17. All aircraft will be controlled by a giant radar net run on a continent-wide basis by a multiple electronic "brain." Correct? We could consider computerized air-traffic control systems to be this. The Internet is certainly continent-wide. We even came up with much better tracking methods in the form of telemetry.
18. Fish and yeast will become our principal sources of proteins. Beef will be a luxury; lamb and mutton will disappear. Wrong! Our plates are still full of every kind of meat we can imagine. Australians are the only ones who even took to that yeast thing.
19. Mankind will not destroy itself, nor will "Civilization" be destroyed. Correct! Well, I guess if this weren't true, we wouldn't be here to say so.
Here are things we won't get soon, if ever: Travel through time, Travel faster than the speed of light, "Radio" transmission of matter, Manlike robots with manlike reactions, Laboratory creation of life, Real understanding of what "thought" is and how it is related to matter, Scientific proof of personal survival after death, Nor a permanent end to war.
Time travel, check, FTL, check, Life-after-death, check, No-end-to-war, check.
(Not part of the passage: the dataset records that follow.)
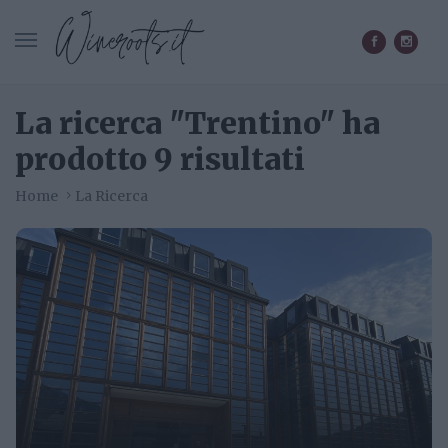
CERCA IN WINEROOTS.IT
La ricerca "Trentino" ha
prodotto 9 risultati
Home
La Ricerca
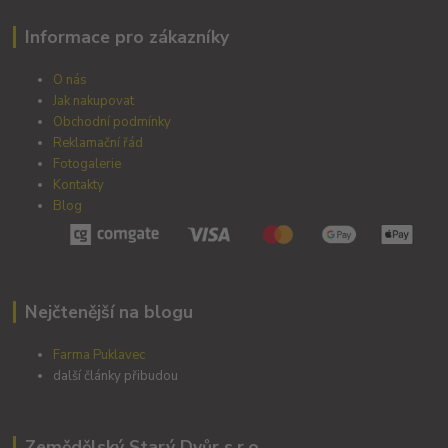
Informace pro zákazníky
O nás
Jak nakupovat
Obchodní podmínky
Reklamační řád
Fotogalerie
Kontakty
Blog
Nejčtenější na blogu
Farma Puklavec
další články přibudou
Zemědělský Starý Dvůr s.r.o.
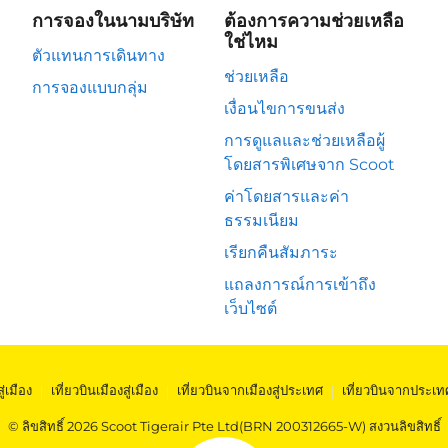
การจองในนามบริษัท
ต้องการความช่วยเหลือ
ใช่ไหม
ตัวแทนการเดินทาง
ช่วยเหลือ
การจองแบบกลุ่ม
เงื่อนไขการขนส่ง
การดูแลและช่วยเหลือผู้
โดยสารพิเศษจาก Scoot
ค่าโดยสารและค่า
ธรรมเนียม
เรียกคืนสัมภาระ
แถลงการณ์การเข้าถึง
เว็บไซต์
สู่เมือง
|
เที่ยวบินเมืองสู่เมือง
|
เที่ยวบินจากเมืองสู่ประเทศ
|
เที่ยวบินจากประเท
© ลิขสิทธิ์ 2026 Scoot Tigerair Pte Ltd(BRN 200312665-W) สงวนลิขสิทธิ์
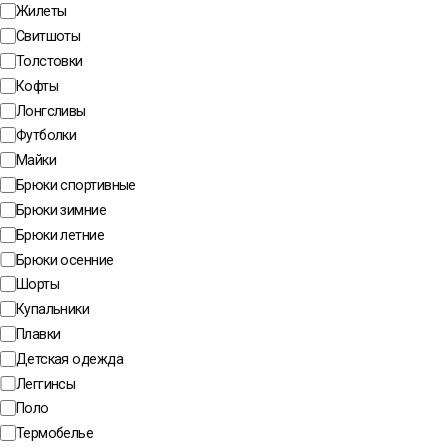
Жилеты
Свитшоты
Толстовки
Кофты
Лонгсливы
Футболки
Майки
Брюки спортивные
Брюки зимние
Брюки летние
Брюки осенние
Шорты
Купальники
Плавки
Детская одежда
Леггинсы
Поло
Термобелье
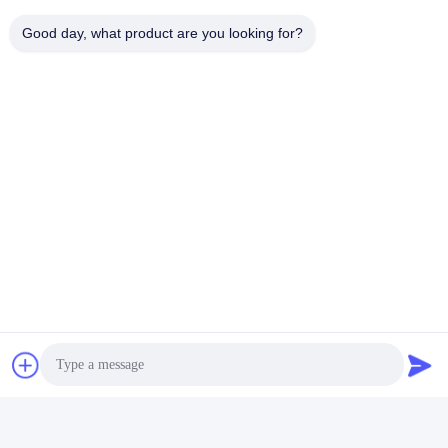
Good day, what product are you looking for?
দ্রুত যোগাযোগ
ঠিকানা
রুম 105, বিল্ডিং F4, জেলা F, তিয়ানান ডিজিটাল সিটি, নানচেং জেলা, ডংগুয়ান সিটি,
গুয়াংডং প্রদেশ, চীন
টেলিফোন
86-0769-89055588
ই-মেইল
salesmanager@qc-test.com
গোপনীয়তা নীতি
|
সাইট ম্যাপ
| চীন ভালো মানের প্রসার্য টেস্টিং মেশিন সরবরাহকারী।
কপিরাইট © 2013-2026 Guangdong Haida Equipment Co., Ltd.
সমস্ত অধিকার সংরক্ষিত।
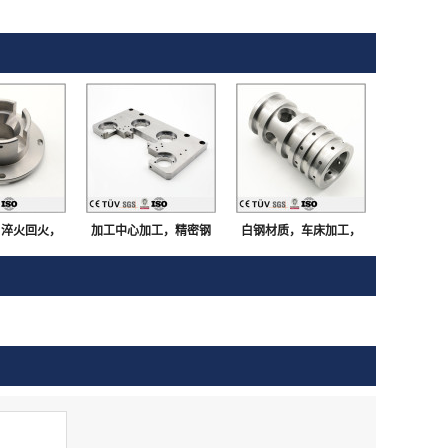
，淬火回火，
加工中心加工，精密钢
白钢材质，车床加工，
研磨，闪镀鉻
板加工，多孔多工序部
磨床研磨，外观部品
等高精密部品
品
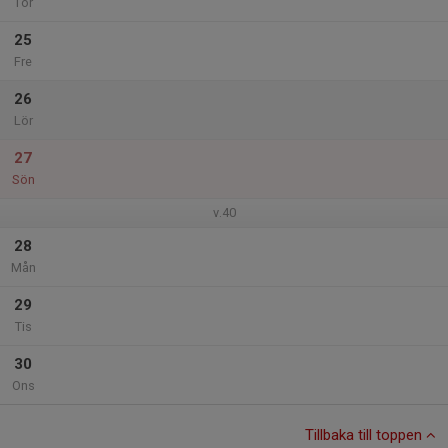
Tor
25
Fre
26
Lör
27
Sön
v.40
28
Mån
29
Tis
30
Ons
Tillbaka till toppen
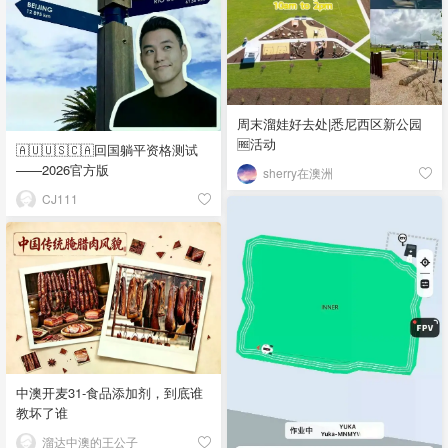
周末溜娃好去处|悉尼西区新公园
🆓活动
🇦🇺🇺🇸🇨🇦回国躺平资格测试
——2026官方版
sherry在澳洲
CJ111
中澳开麦31-食品添加剂，到底谁
教坏了谁
溜达中澳的王公子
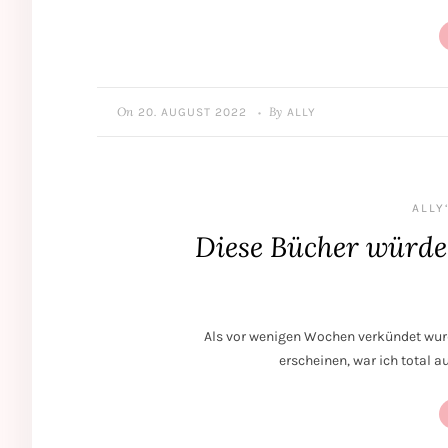
On
By
20. AUGUST 2022
ALLY
•
ALLY
Diese Bücher würde 
Als vor wenigen Wochen verkündet wurd
erscheinen, war ich total 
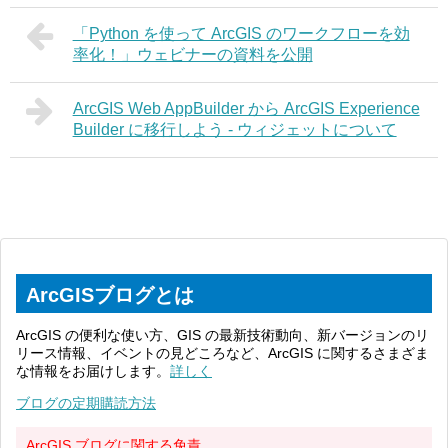
「Python を使って ArcGIS のワークフローを効
率化！」ウェビナーの資料を公開
ArcGIS Web AppBuilder から ArcGIS Experience
Builder に移行しよう - ウィジェットについて
ArcGISブログとは
ArcGIS の便利な使い方、GIS の最新技術動向、新バージョンのリ
リース情報、イベントの見どころなど、ArcGIS に関するさまざま
な情報をお届けします。
詳しく
ブログの定期購読方法
ArcGIS ブログに関する免責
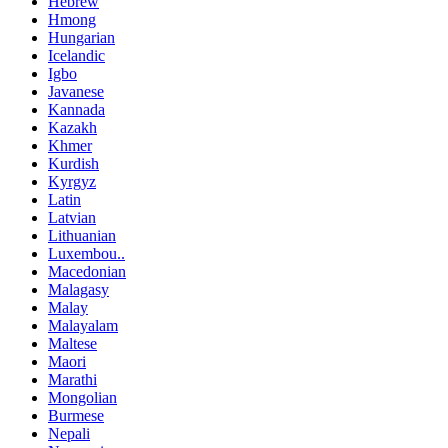
Hebrew
Hmong
Hungarian
Icelandic
Igbo
Javanese
Kannada
Kazakh
Khmer
Kurdish
Kyrgyz
Latin
Latvian
Lithuanian
Luxembou..
Macedonian
Malagasy
Malay
Malayalam
Maltese
Maori
Marathi
Mongolian
Burmese
Nepali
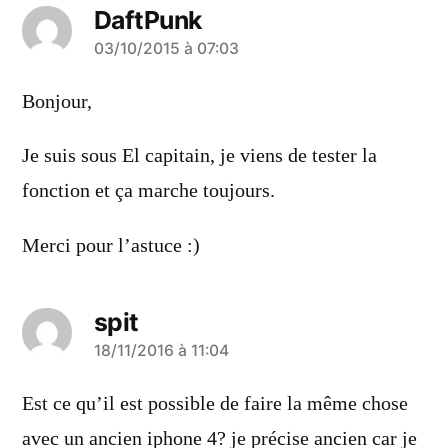
DaftPunk
a
03/10/2015 à 07:03
dit :
Bonjour,
Je suis sous El capitain, je viens de tester la
fonction et ça marche toujours.
Merci pour l’astuce :)
spit
a
18/11/2016 à 11:04
dit :
Est ce qu’il est possible de faire la même chose
avec un ancien iphone 4? je précise ancien car je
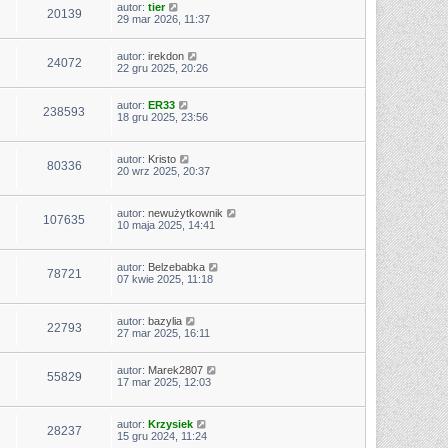
autor:
tier
20139
29 mar 2026, 11:37
autor:
irekdon
24072
22 gru 2025, 20:26
autor:
ER33
238593
18 gru 2025, 23:56
autor:
Kristo
80336
20 wrz 2025, 20:37
autor:
newużytkownik
107635
10 maja 2025, 14:41
autor:
Belzebabka
78721
07 kwie 2025, 11:18
autor:
bazylia
22793
27 mar 2025, 16:11
autor:
Marek2807
55829
17 mar 2025, 12:03
autor:
Krzysiek
28237
15 gru 2024, 11:24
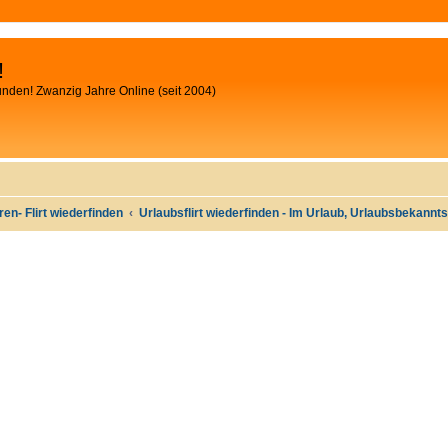
!
unden! Zwanzig Jahre Online (seit 2004)
oren- Flirt wiederfinden
Urlaubsflirt wiederfinden - Im Urlaub, Urlaubsbekann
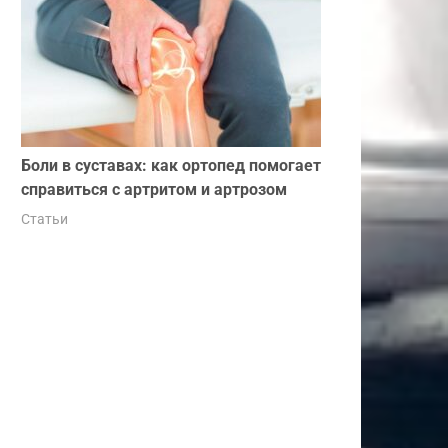
Боли в суставах: как ортопед помогает
справиться с артритом и артрозом
Статьи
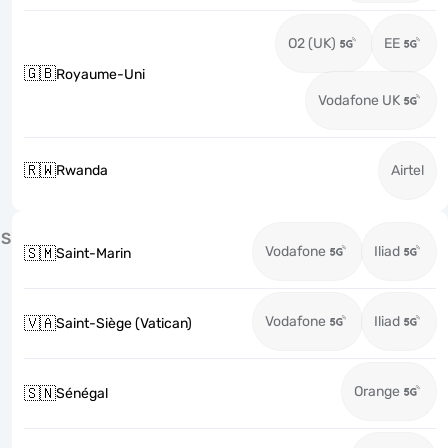
O2 (UK)
EE
🇬🇧
Royaume-Uni
Vodafone UK
🇷🇼
Rwanda
Airtel
S
Vodafone
Iliad
🇸🇲
Saint-Marin
Vodafone
Iliad
🇻🇦
Saint-Siège (Vatican)
Orange
🇸🇳
Sénégal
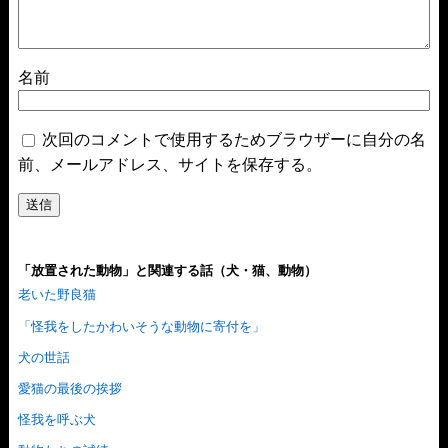
名前
次回のコメントで使用するためブラウザーに自分の名
前、メールアドレス、サイトを保存する。
「放置された動物」と関連する話（犬・猫、動物）
老いた野良猫
「怪我をしたかわいそうな動物に寄付を」
犬の世話
愛猫の最後の挨拶
怪我を呼ぶ犬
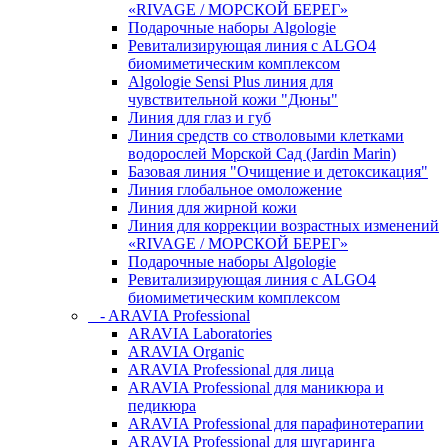
«RIVAGE / МОРСКОЙ БЕРЕГ»
Подарочные наборы Algologie
Ревитализирующая линия с ALGO4
биомиметическим комплексом
Algologie Sensi Plus линия для
чувcтвительной кожи "Дюны"
Линия для глаз и губ
Линия средств со стволовыми клетками
водорослей Морской Сад (Jardin Marin)
Базовая линия "Очищение и детоксикация"
Линия глобальное омоложение
Линия для жирной кожи
Линия для коррекции возрастных изменений
«RIVAGE / МОРСКОЙ БЕРЕГ»
Подарочные наборы Algologie
Ревитализирующая линия с ALGO4
биомиметическим комплексом
- ARAVIA Professional
ARAVIA Laboratories
ARAVIA Organic
ARAVIA Professional для лица
ARAVIA Professional для маникюра и
педикюра
ARAVIA Professional для парафинотерапии
ARAVIA Professional для шугаринга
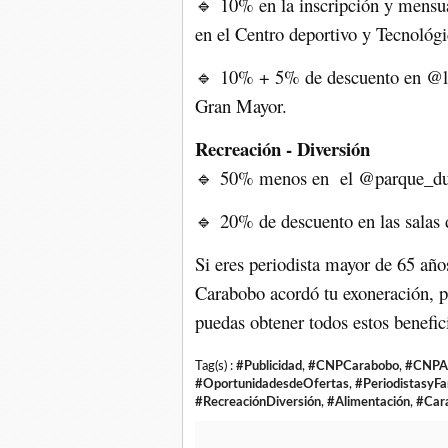
10% en la inscripción y mensu
🔹
en el Centro deportivo y Tecnológi
10% + 5% de descuento en @lib
🔹
Gran Mayor.
Recreación - Diversión
50% menos en el @parque_d
🔹
20% de descuento en las salas
🔹
Si eres periodista mayor de 65 añ
Carabobo acordó tu exoneración, pe
puedas obtener todos estos benefic
Tag(s) :
#Publicidad
,
#CNPCarabobo
,
#CNPA
#OportunidadesdeOfertas
,
#PeriodistasyFa
#RecreaciónDiversión
,
#Alimentación
,
#Car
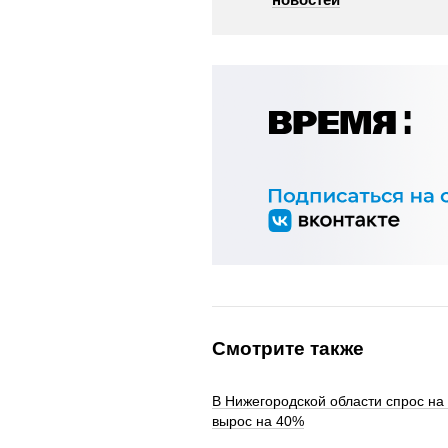
Смотрите также
В Нижегородской области спрос на
вырос на 40%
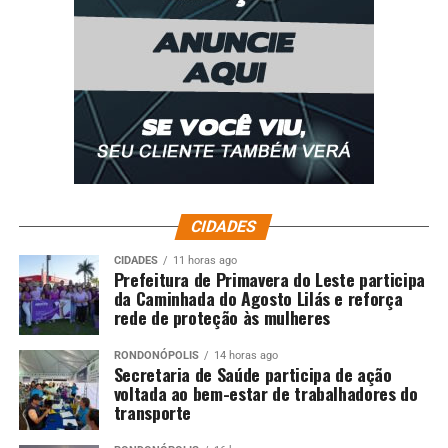
CIDADES
CIDADES
11 horas ago
Prefeitura de Primavera do Leste participa
da Caminhada do Agosto Lilás e reforça
rede de proteção às mulheres
RONDONÓPOLIS
14 horas ago
Secretaria de Saúde participa de ação
voltada ao bem-estar de trabalhadores do
transporte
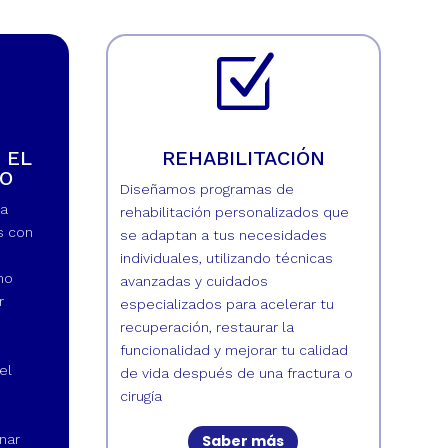
Z
 EL
REHABILITACIÓN
CO
Diseñamos programas de
la
rehabilitación personalizados que
s con
se adaptan a tus necesidades
individuales, utilizando técnicas
mo
avanzadas y cuidados
r
especializados para acelerar tu
recuperación, restaurar la
funcionalidad y mejorar tu calidad
el
de vida después de una fractura o
cirugía
Saber más
nar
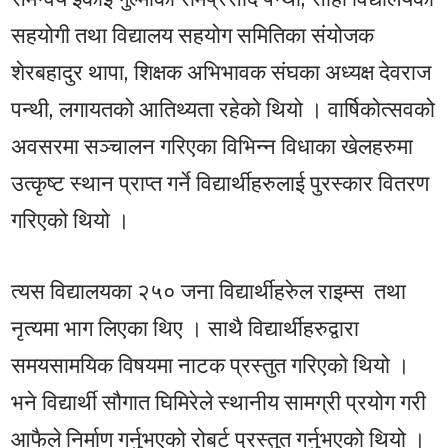
सहयोगी तथा विद्यालय सहयोग समितिका संयोजक
शेरबहादुर थापा, शिक्षक अभिभावक संघका अध्यक्ष देवराज
पन्थी, लगायतको आतिथ्यता रहेको थियो । वार्षिकोत्सवको
अवसरमा सञ्चालन गरिएका विभिन्न विधाका खेलहरुमा
उत्कृष्ट स्थान प्राप्त गर्ने विद्यार्थीहरुलाई पुरस्कार वितरण
गरिएको थियो ।
त्यस विद्यालयका २५० जना विद्यार्थीहरुेल राइम्स तथा
नृत्यमा भाग लिएका थिए । साथै विद्यार्थीहरुद्वारा
समयसामयिक विषयमा नाटक प्रस्तुत गरिएको थियो ।
भने विद्यार्थी सौगात घिमिरेले स्थानीय सामग्री प्रयोग गरी
आफैले निर्माण गर्नुभएको रोबर्ट प्रस्तुत गर्नुभएको थियो ।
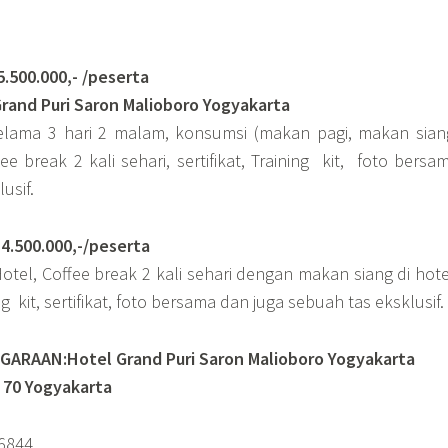
0.000,- /peserta
rand Puri Saron Malioboro Yogyakarta
selama 3 hari 2 malam, konsumsi (makan pagi, makan sian
 break 2 kali sehari, sertifikat, Training kit, foto bersa
usif.
500.000,-/peserta
otel, Coffee break 2 kali sehari dengan makan siang di hot
ng kit, sertifikat, foto bersama dan juga sebuah tas eksklusif.
ARAAN:Hotel Grand Puri Saron Malioboro Yogyakarta
. 70 Yogyakarta
36844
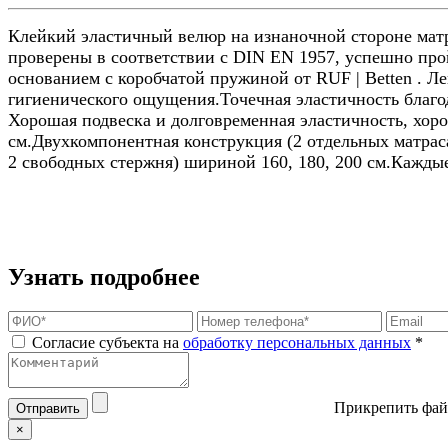
Клейкий эластичный велюр на изнаночной стороне ма
проверены в соответствии с DIN EN 1957, успешно пр
основанием с коробчатой ​​пружиной от RUF | Betten . 
гигиенического ощущения.Точечная эластичность благо
Хорошая подвеска и долговременная эластичность, хоро
см.Двухкомпонентная конструкция (2 отдельных матраса
2 свободных стержня) шириной 160, 180, 200 см.Каждые
Узнать подробнее
Согласие субъекта на
обработку персональных данных
*
Прикрепить фай
Отправить
×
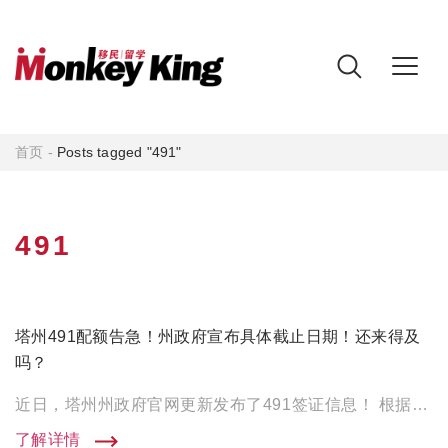
首页
-
Posts tagged "491"
491
塔州491配额告急！州政府宣布具体截止日期！还来得及
吗？
近日，塔州州政府官网更新发布了491签证信息！ 根据官网详细信息，在本财政年塔州独立技术移民担保配额分配如下： […]
了解详情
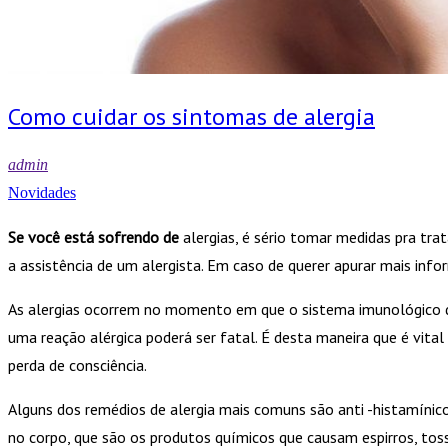
Como cuidar os sintomas de alergia
admin
Novidades
Se você está sofrendo de
alergias, é sério tomar medidas pra trat
a assistência de um alergista. Em caso de querer apurar mais inf
As alergias ocorrem no momento em que o sistema imunológico d
uma reação alérgica poderá ser fatal. É desta maneira que é vital 
perda de consciência.
Alguns dos remédios de alergia mais comuns são anti -histamínic
no corpo, que são os produtos químicos que causam espirros, tos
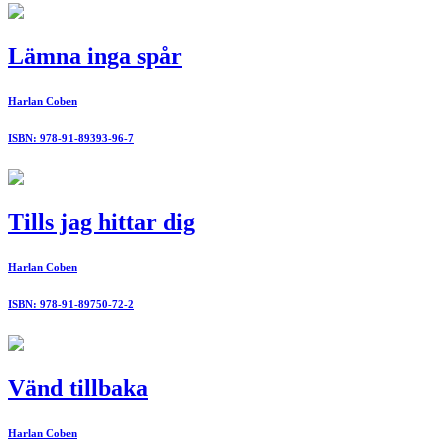
Lämna inga spår
Harlan Coben
ISBN: 978-91-89393-96-7
Tills jag hittar dig
Harlan Coben
ISBN: 978-91-89750-72-2
Vänd tillbaka
Harlan Coben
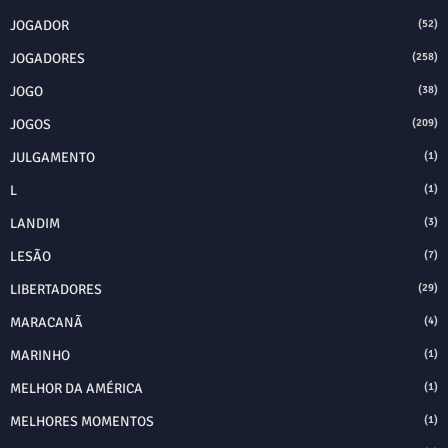
JOGADOR
(52)
JOGADORES
(258)
JOGO
(38)
JOGOS
(209)
JULGAMENTO
(1)
L
(1)
LANDIM
(3)
LESÃO
(7)
LIBERTADORES
(29)
MARACANÃ
(4)
MARINHO
(1)
MELHOR DA AMÉRICA
(1)
MELHORES MOMENTOS
(1)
Understanding-of-thought is too debatable to even decide on, but check. But we do have 3D printers which transmit the <em>data</em> to another machine which builds matter into whatever part was ordered, so half-point? We do indeed have "manlike" robots with the Honda ASIMO, but it has nowhere close to human reactions. Laboratories are at least doing fantastic things with DNA and stem cells - they haven't turned inorganic matter into living matter yet, but they're getting damned close.
In all, Heinlein seemed to suffer from the kind of short-sighted vision of continued scientific enthusiasm that affected every American in the 1950s; this was the age of zeerust, after all.